Dealing With Bad Memories
Sat gives different techniques for dealing with bad memories in this audio excerpt.
Question: Bad memories that happened many years ago have a big impact on me and keep coming up. I have tried many things and it’s hard to forget. It fuels the fire of suffering again. I try not to respond or follow the thoughts, but it’s very hard. Can You talk about this, and what is one to do when they come up? How can we Just Be when so much is happening? How do we find the acceptance, peace or harmony?
Sat: There are two ways to go. Either to come to terms with the fact that every time I think of this, it causes me suffering, and in your heart, in the silence, to really release it and let it go. Or Stop Meditation or just Stay; Stay from dwelling on it. Or have enough pain with the repetition of that, until you come to the point of doing again what I just said.
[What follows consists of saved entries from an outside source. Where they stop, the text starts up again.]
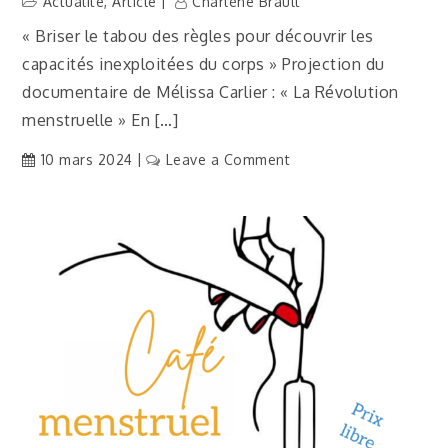
Actualité
,
Article
Charlène Brault
« Briser le tabou des règles pour découvrir les
capacités inexploitées du corps » Projection du
documentaire de Mélissa Carlier : « La Révolution
menstruelle » En […]
on
10 mars 2024
Leave a Comment
[Actu]
Projection
« La
Révolution
menstruelle »
–
Saint-
Benoît-
de-
Carmaux
(Tarn,
81)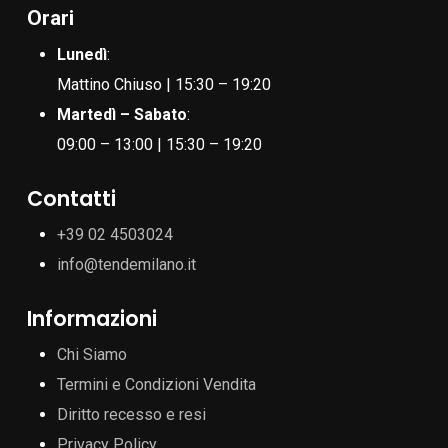
Orari
Lunedì
:
Mattino Chiuso | 15:30 – 19:20
Martedì – Sabato
:
09:00 – 13:00 | 15:30 – 19:20
Contatti
+39 02 4503024
info@tendemilano.it
Informazioni
Chi Siamo
Termini e Condizioni Vendita
Diritto recesso e resi
Privacy Policy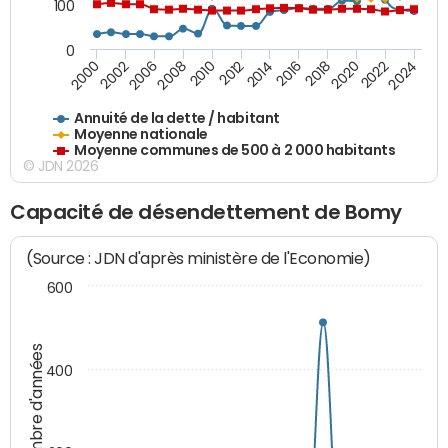
100
0
2014
2008
2000
2024
2018
2012
2006
2022
2016
2010
2002
2020
Annuité de la dette / habitant
Moyenne nationale
Moyenne communes de 500 à 2 000 habitants
© JDN 2026
Capacité de désendettement de Bomy
(Source : JDN d'après ministère de l'Economie)
600
Nombre d'années
400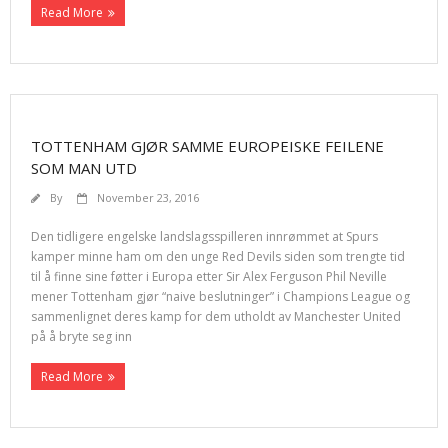
Read More
TOTTENHAM GJØR SAMME EUROPEISKE FEILENE
SOM MAN UTD
By
November 23, 2016
Den tidligere engelske landslagsspilleren innrømmet at Spurs
kamper minne ham om den unge Red Devils siden som trengte tid
til å finne sine føtter i Europa etter Sir Alex Ferguson Phil Neville
mener Tottenham gjør “naive beslutninger” i Champions League og
sammenlignet deres kamp for dem utholdt av Manchester United
på å bryte seg inn
Read More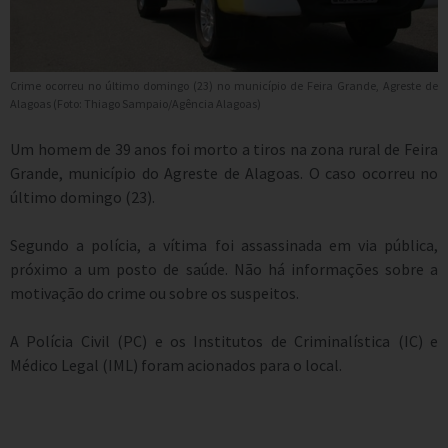
Crime ocorreu no último domingo (23) no município de Feira Grande, Agreste de
Alagoas (Foto: Thiago Sampaio/Agência Alagoas)
Um homem de 39 anos foi morto a tiros na zona rural de Feira
Grande, município do Agreste de Alagoas. O caso ocorreu no
último domingo (23).
Segundo a polícia, a vítima foi assassinada em via pública,
próximo a um posto de saúde. Não há informações sobre a
motivação do crime ou sobre os suspeitos.
A Polícia Civil (PC) e os Institutos de Criminalística (IC) e
Médico Legal (IML) foram acionados para o local.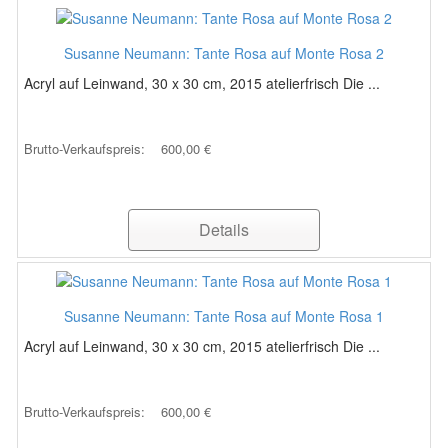
Susanne Neumann: Tante Rosa auf Monte Rosa 2
Acryl auf Leinwand, 30 x 30 cm, 2015 atelierfrisch Die ...
Brutto-Verkaufspreis:
600,00 €
Details
Susanne Neumann: Tante Rosa auf Monte Rosa 1
Acryl auf Leinwand, 30 x 30 cm, 2015 atelierfrisch Die ...
Brutto-Verkaufspreis:
600,00 €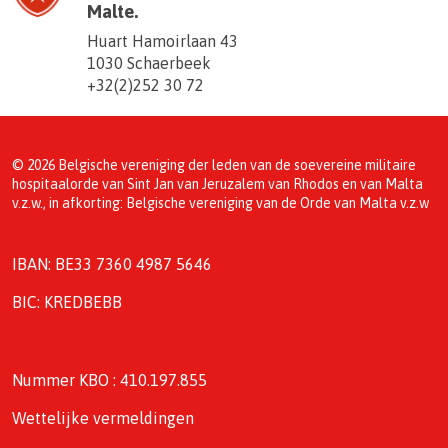
Malte.
Huart Hamoirlaan 43
1030 Schaerbeek
+32(2)252 30 72
© 2026 Belgische vereniging der leden van de soevereine militaire
hospitaalorde van Sint Jan van Jeruzalem van Rhodos en van Malta
v.z.w., in afkorting: Belgische vereniging van de Orde van Malta v.z.w
IBAN: BE33 7360 4987 5646
BIC: KREDBEBB
Nummer KBO : 410.197.855
Wettelijke vermeldingen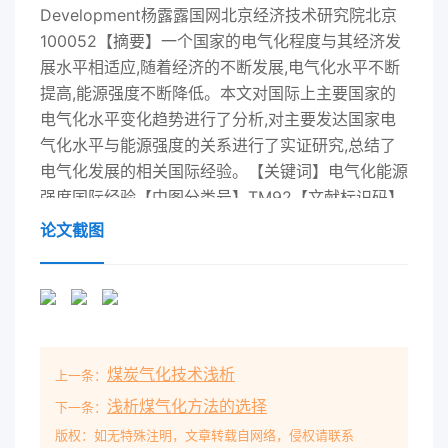
Development杨露露国网北京经济技术研究院北京
100052【摘要】一个国家的电气化程度与其经济发
展水平相适应,随着经济的不断发展,电气化水平不断
提高,能源强度不断降低。本文对国际上主要国家的
电气化水平变化趋势进行了分析,对主要发达国家电
气化水平与能源强度的关系进行了实证研究,总结了
电气化发展的相关国际经验。【关键词】电气化能源
强度国际经验【中图分类号】TM92【文献标识码】
A1电气化的内涵根据以上定义,电气化是反映能源消
论文截图
费与电力电能是由各类一次能源转换而成的优质二次
消费关系的一个重要指标。电气化水平的变化虽然能
源,它能方便地转换成动力、光、热等其他能源形在
公式上是由发电能源消费、一次能源消费或电力式。
另外,电力的使用十分方便,具有广泛的可控消费、终
煤炭气化技术浅析
上一条：
端能源消费所决定的,但实质上是经济发性。电能的
这些特性决定了它在国民经济中的广泛展、产业结
浅析煤气化方法的选择
下一条：
构、能源消费结构、电力消费结构、技术应用和在能
版权：如无特殊注明，文章转载自网络，侵权请联系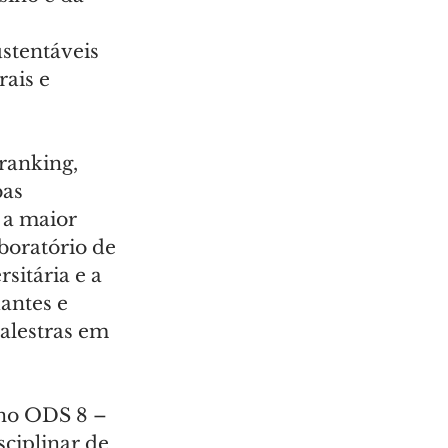
stentáveis 
ais e 
ranking, 
as 
 a maior 
oratório de 
itária e a 
antes e 
alestras em 
 no ODS 8 – 
ciplinar de 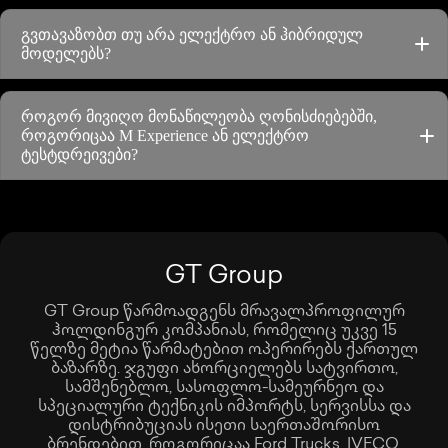
გვთავაზობთ თუ არა ელექტრო ან ჰიბრიდულ
მოდელებს?
როგორ მივიღო მონაწილეობა ღონისძიებებში,
როგორიცაა M Experience ან ელექტრო
ტესტდრეივები?
GT Group
GT Group წარმოადგენს მრავალპროფილურ
ჰოლდინგურ კომპანიას, რომელიც უკვე 15
წელზე მეტია წარმატებით ოპერირებს ქართულ
ბაზარზე. ჯგუფი ახორციელებს სატვირთო,
სამშენებლო, სასოფლო-სამეურნეო და
სპეციალური ტექნიკის იმპორტს, სერვისსა და
დისტრიბუციას ისეთი საერთაშორისო
ბრენდებით, როგორიცაა Ford Trucks, IVECO,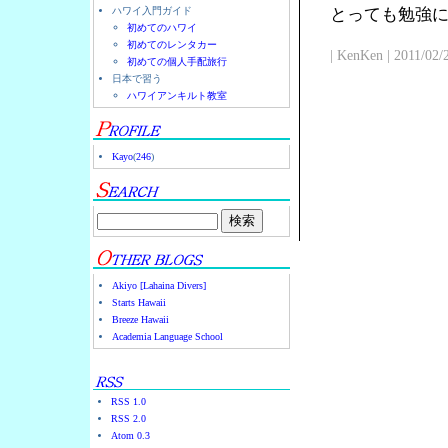
ハワイ入門ガイド
とっても勉強
初めてのハワイ
初めてのレンタカー
| KenKen | 2011/02/
初めての個人手配旅行
日本で習う
ハワイアンキルト教室
Kayo
(
246
)
Akiyo [Lahaina Divers]
Starts Hawaii
Breeze Hawaii
Academia Language School
RSS 1.0
RSS 2.0
Atom 0.3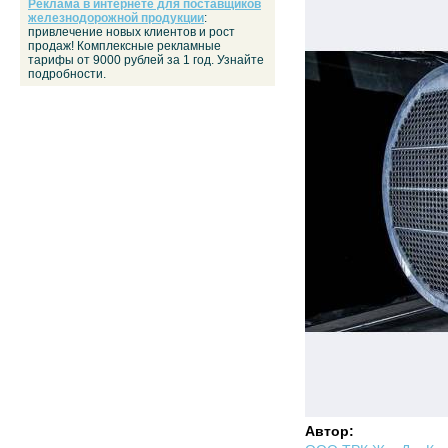
Реклама в интернете для поставщиков
железнодорожной продукции
:
привлечение новых клиентов и рост
продаж! Комплексные рекламные
тарифы от 9000 рублей за 1 год. Узнайте
подробности.
Автор: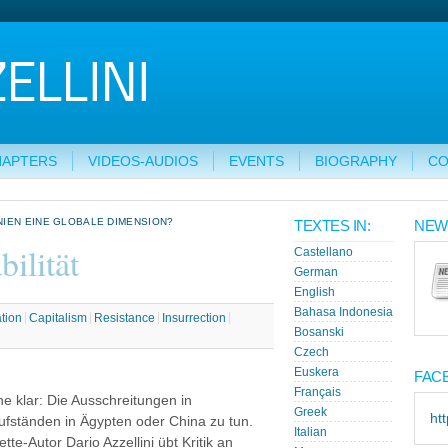
HAPTERS
VIDEOS-AUDIOS
EVENTS
BIOGRAPHY
CO
IEN EINE GLOBALE DIMENSION?
TEXTES IN:
NEW
bilität
Castellano
German
English
Bahasa Indonesia
tion
Capitalism
Resistance
Insurrection
Bosanski
Czech
Euskera
FAC
Français
e klar: Die Ausschreitungen in
Greek
ht
ufständen in Ägypten oder China zu tun.
Italian
tte-Autor Dario Azzellini übt Kritik an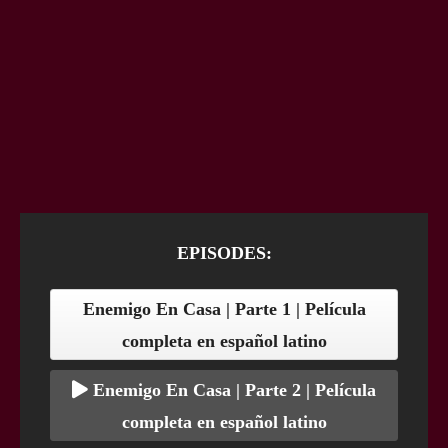
EPISODES:
Enemigo En Casa | Parte 1 | Película
completa en español latino
Enemigo En Casa | Parte 2 | Película
completa en español latino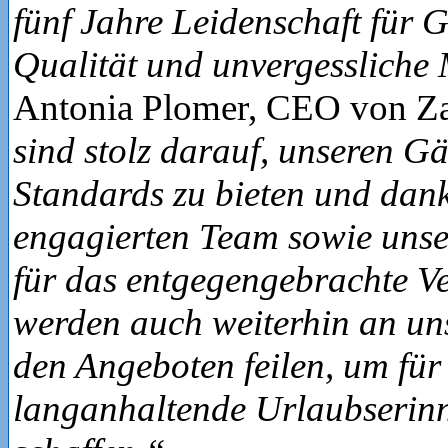
fünf Jahre Leidenschaft für G
Qualität und unvergessliche
Antonia Plomer, CEO von Za
sind stolz darauf, unseren Gä
Standards zu bieten und dan
engagierten Team sowie unse
für das entgegengebrachte Ve
werden auch weiterhin an un
den Angeboten feilen, um für
langanhaltende Urlaubserin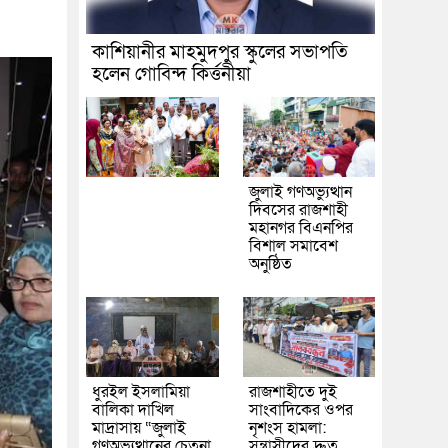
কাশিয়ানীর মাহমুদপুর স্কুলের সভাপতি
হলেন গোবিন্দ কির্ত্তনীয়া
জুলাই গণঅভ্যুত্থান
দিবসের রাজশাহী
মহানগর বিএনপির
বিশাল সমাবেশ
অনুষ্ঠিত
ধুরইল ইসলামিয়া
রাজশাহীতে দুই
বালিকা দাখিল
সাংবাদিকের ওপর
মাদ্রাসায় “জুলাই
নৃশংস হামলা:
গণঅভ্যুত্থানের চেতনা
সন্ত্রাসীদের দ্রুত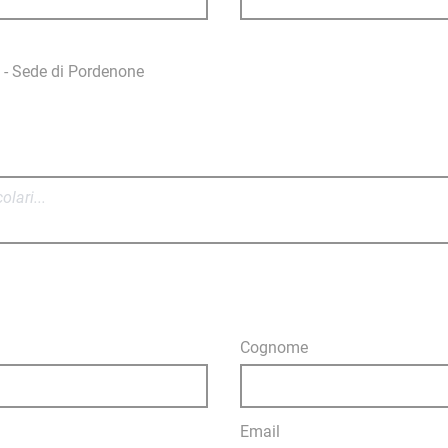
co - Sede di Pordenone
Cognome
Email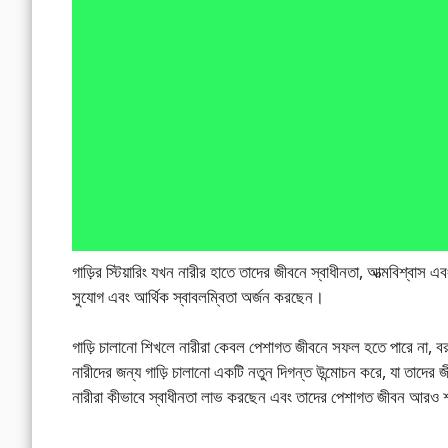
গাড়ির স্টিয়ারিং যখন নারীর হাতে তাদের জীবনে স্বাধীনতা, আত্মবিশ্বা
সুযোগ এবং আর্থিক স্বাবলম্বিতা অর্জন করছেন।
গাড়ি চালানো শিখলে নারীরা কেবল পেশাগত জীবনে সফল হতে পারে না, বরং 
নারীদের জন্য গাড়ি চালানো একটি নতুন দিগন্ত উন্মোচন করে, যা তাদের 
নারীরা কীভাবে স্বাধীনতা লাভ করছেন এবং তাদের পেশাগত জীবন আরও 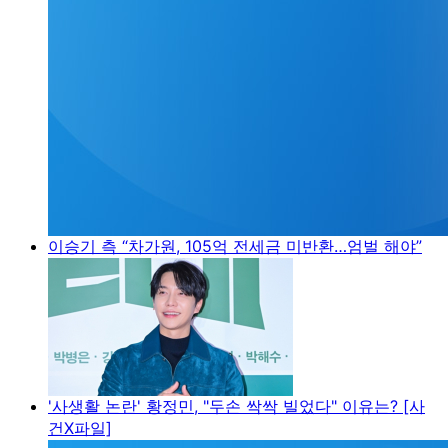
이승기 측 “차가원, 105억 전세금 미반환…엄벌 해야”
'사생활 논란' 황정민, "두손 싹싹 빌었다" 이유는? [사
건X파일]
Sometimes we have a hard time to let go of something and when you cannot really let it go, and you get the advice, but you still cannot let it go, and you get the technique and you still cannot let it go, then I would say go with it, go wholeheartedly with it. Go and find out how much this thing is going to be the cause of your suffering, and then at one point, you really, really drop it!
There is no shame in not being able to let go of something, until you can. But there are techniques that can help you very, very much, when the thought comes of the past, just let it go! And if it is very powerful, you sit down, close your eyes and look at it and Stay. Don’t move, no matter how much it tries to change your attention to it. I have done that.
In 1988, or 87, when I got the Stop Meditation in a crowded mall, because I was just exploding from bad thoughts, repeated thoughts. It wasn’t enough for Me just to look at it and say, “no thank you.” I would sit down every day in solitude and close My eyes and let whatever comes, come. I welcomed whatever wants to come, but it needs a lot of courage, and I just sat. The fear would come, and I would just sit, unmoved and then they would just poof, would be gone. And a few minutes later they would come, I would do the same thing. Sometimes it takes, many, many, many, many times- months, but then once you get rid of it, even the memory goes completely.
When we do enough times of Staying- Stop means Stay, the beauty of it is that, instead of having a hard time going to the region of the heart in the beginning, it’s a hard time mixing with the mind after a while. You say “ah,” you look at the thoughts, the ones that are nonsense, they are not immediately needed to be taken care of and all the stories about it. It’s as if they come and they pass without you having to do anything about it. And I am sure all of you have noticed that.